Analysis of Resibufogenin on Cardiac conduction reveals a species difference in the cardiac electrophysiology: Rats versus guinea pigs.

Highlights

• Resibufogenin derived from Chan Su had great potential in influencing the activities of the cardiac electrophysiology.

• Resibufogenin showed potential in controlling arrhythmia of rats, however, Resibufogenin triggered arrhythmia of guinea pigs.

• The species-difference drug effect is likely to be associated with different distribution of ion channels.

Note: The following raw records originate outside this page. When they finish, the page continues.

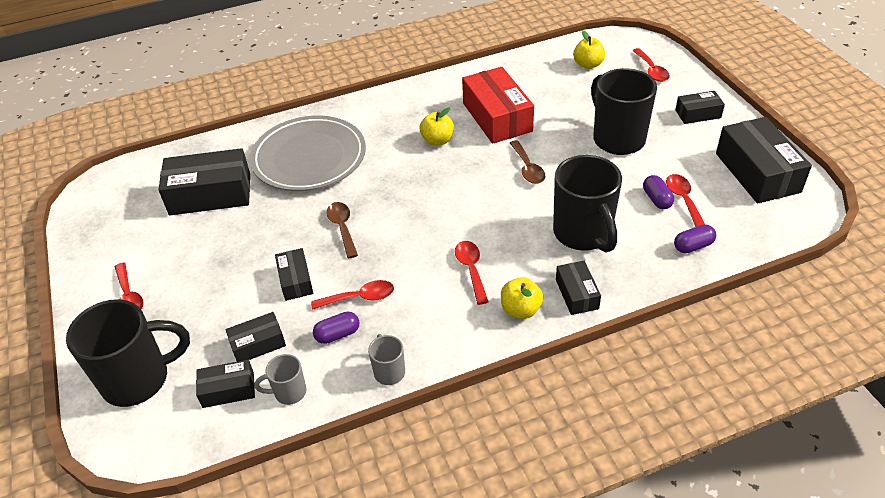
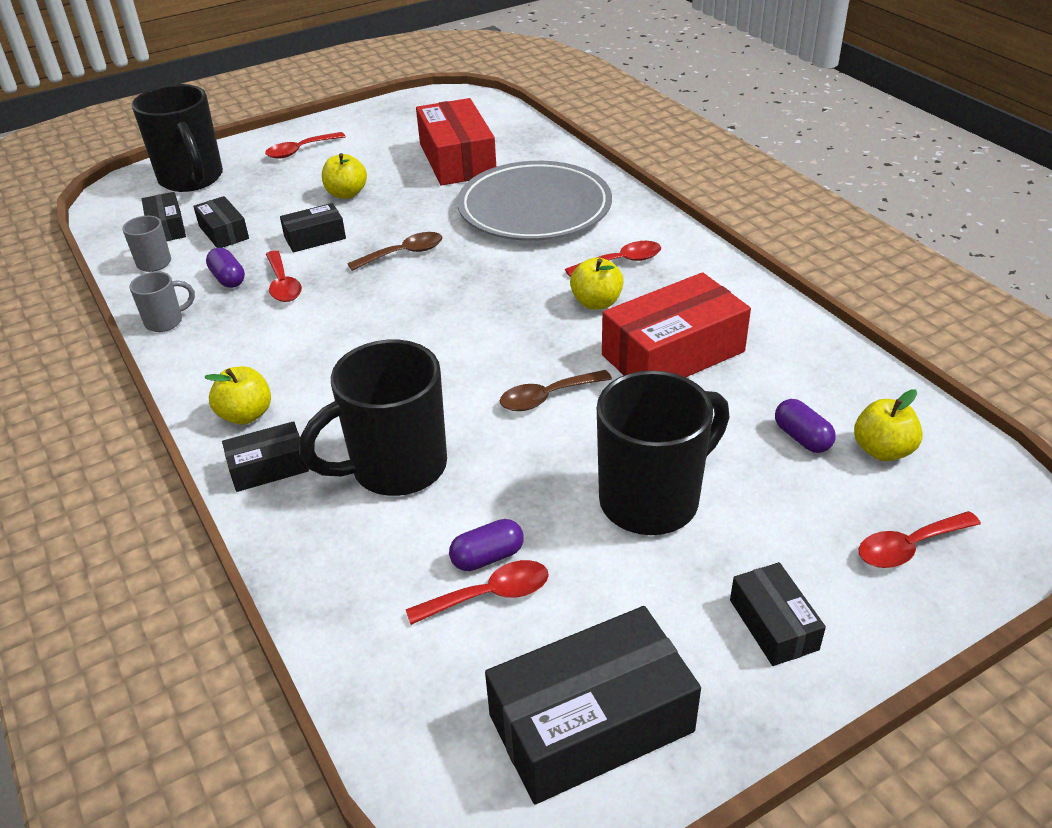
camera: 80 degrees right, 5 degrees down
(210, 194) = (457, 160): black box -> red box
(231, 262) = (346, 194): none -> yellow apple
(471, 270) = (324, 364): red spoon -> red spoon (620, 262)
(693, 246) = (367, 607): purple capsule -> purple capsule (802, 438)

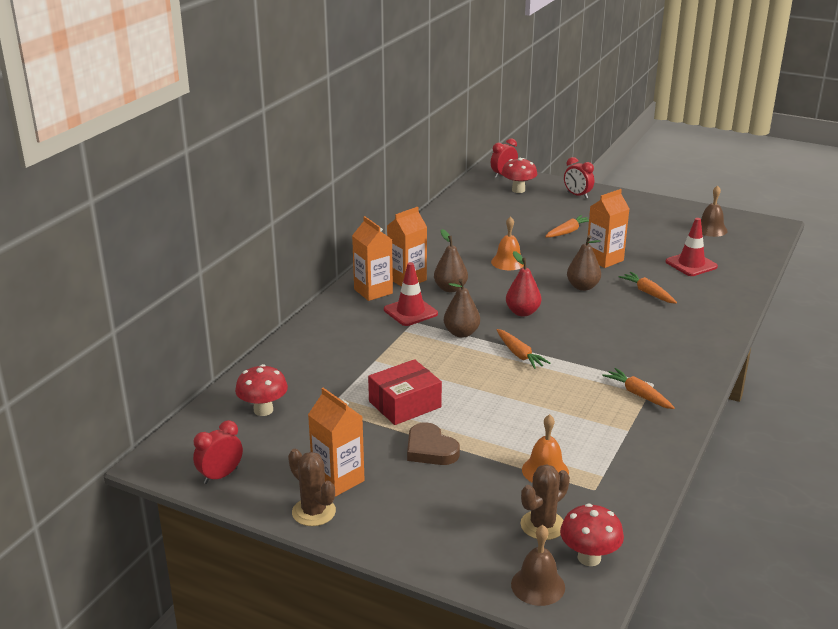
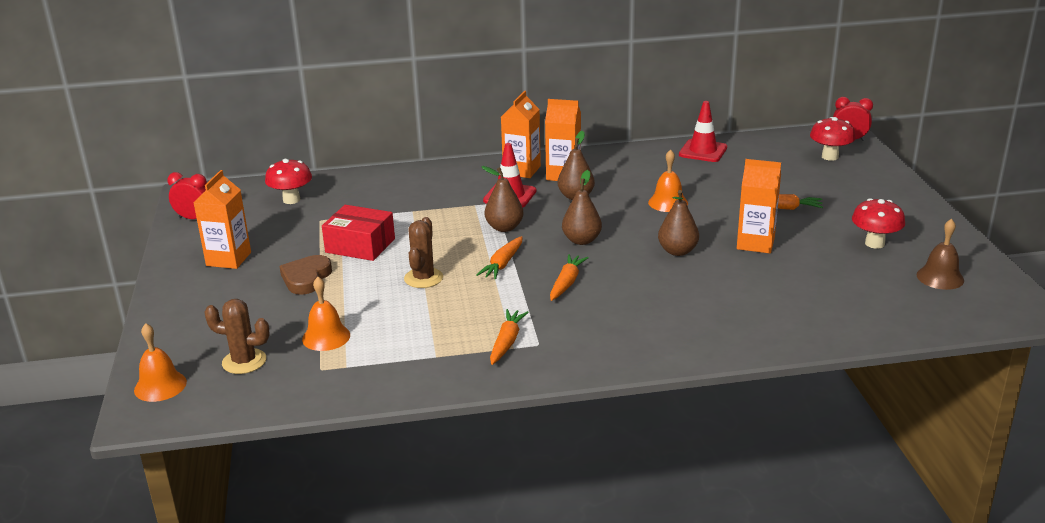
camera: 55 degrees right, 0 degrees up
(313, 512) = (180, 265): brown cactus -> brown cactus (423, 278)
(522, 312) = (581, 240): red pear -> brown pear
(538, 585) = (160, 386): brown bell -> orange bell
(577, 195) = (877, 185): red clock -> none
(589, 558) = (216, 397): red mushroom -> red mushroom (874, 243)
(648, 293) = (720, 287): orange carrot -> orange carrot (567, 283)
(691, 264) = (828, 291): red traffic cone -> red traffic cone (703, 151)

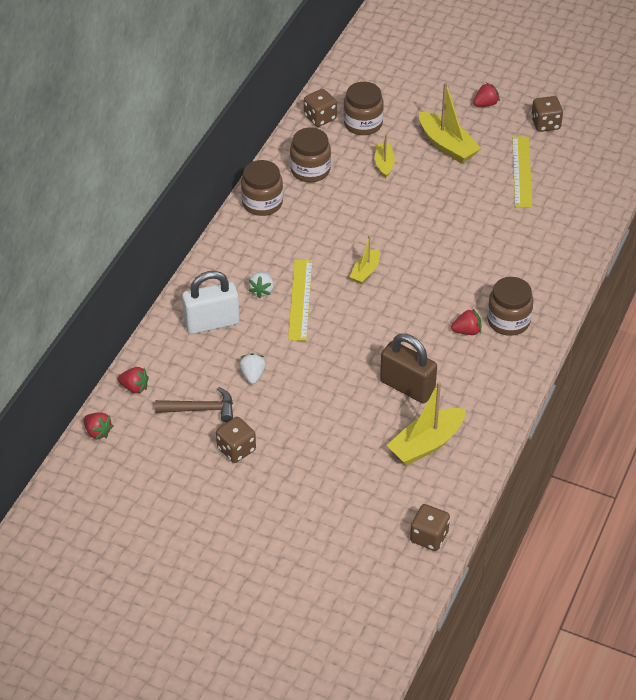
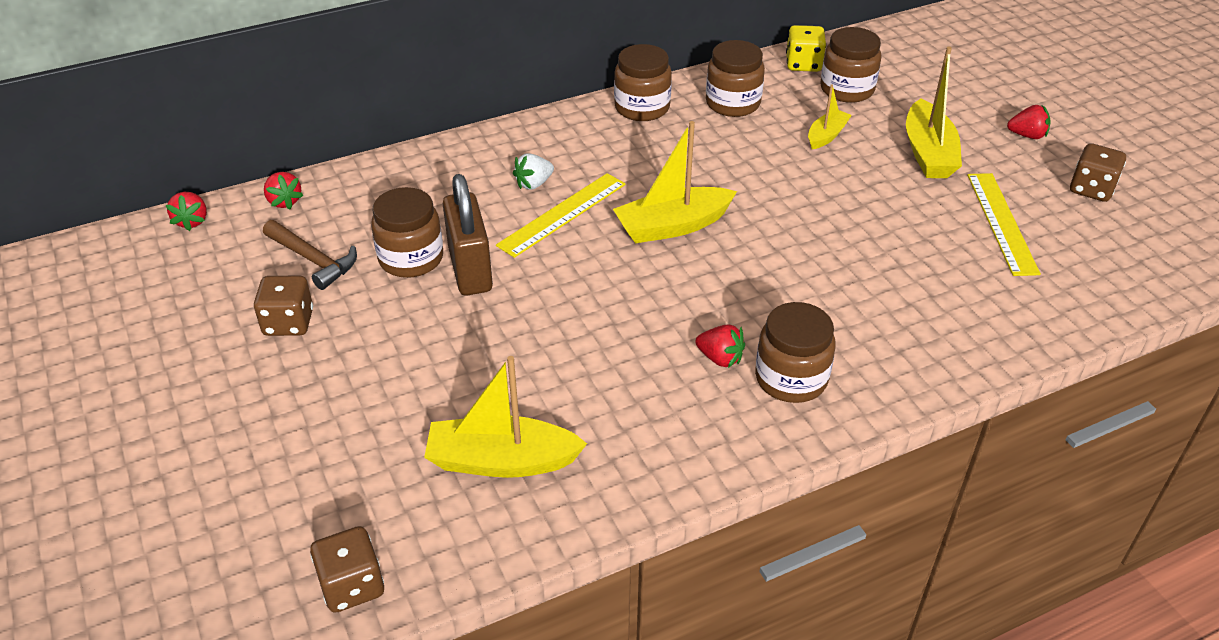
camera: 40 degrees right, 5 degrees down
(212, 323) = (441, 186): white padlock -> none
(252, 375) = (411, 258): white strawberry -> brown jar
(320, 118) = (803, 64): brown dice -> yellow dice
(365, 271) = (672, 226): yellow boat -> yellow boat, size x1.74
(407, 387) = (564, 377): brown padlock -> brown padlock (470, 270)
(522, 171) = (1001, 222): yellow ruler -> yellow ruler turned 45 degrees counterclockwise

• Resibufogenin triggered arrhythmias of guinea pigs, which may be due to the lack of the I_to on the myocardial membrane.

Abstract

Resibufogenin (RBG) is a chemical ingredient of Chan Su. In our research, we found RBG affected cardiac rhythm in a negative chronotropic way in vivo. The cardiac Mapping system ex vivo and the patch clamp in vitro were used to explore how RBG influenced the cardiac electrophysiological properties. The negative chronotropic action of RBG at 100 μM might be attribute to prolongation in the atrioventricular conduction time and reduction in the ventricular conduction velocity. Using whole-cell patch clamp in ventricular myocytes of adult rats, we found that RBG prolonged the action potential duration (APD) in APD₂₀, APD₅₀, and APD₉₀ at 100 μM and inhibited calcium currents (I_Ca), total outward potassium currents (I_K), and transient outward potassium current (I_to) in a concentration-dependent manner, but not on the inward rectifying potassium current (I_K1). Notably, RBG had a potent proarrhythmic action ex vivo in the isolated perfused guinea pig hearts at 10 μM, but not in rats. To avoid the potential cardiotoxicity derived from the distributional differences of ion channels among species, the effect of RGB on I_Kr in hERG-HEK293 cells was detected. The IC₅₀ of RGB on I_Kr was more than 100 μM. In summary, all these results indicated that the negative chronotropic action of RBG relied on the blocking activities on multiple ion channels, and the species-difference of proarrhythmic effects might result from lack of the I_to on the myocardial membrane of guinea pigs. Anyhow, the cardiotoxicity observed in guinea pigs required further detailed studies to mitigate the potential risks in the clinical application of Chan Su.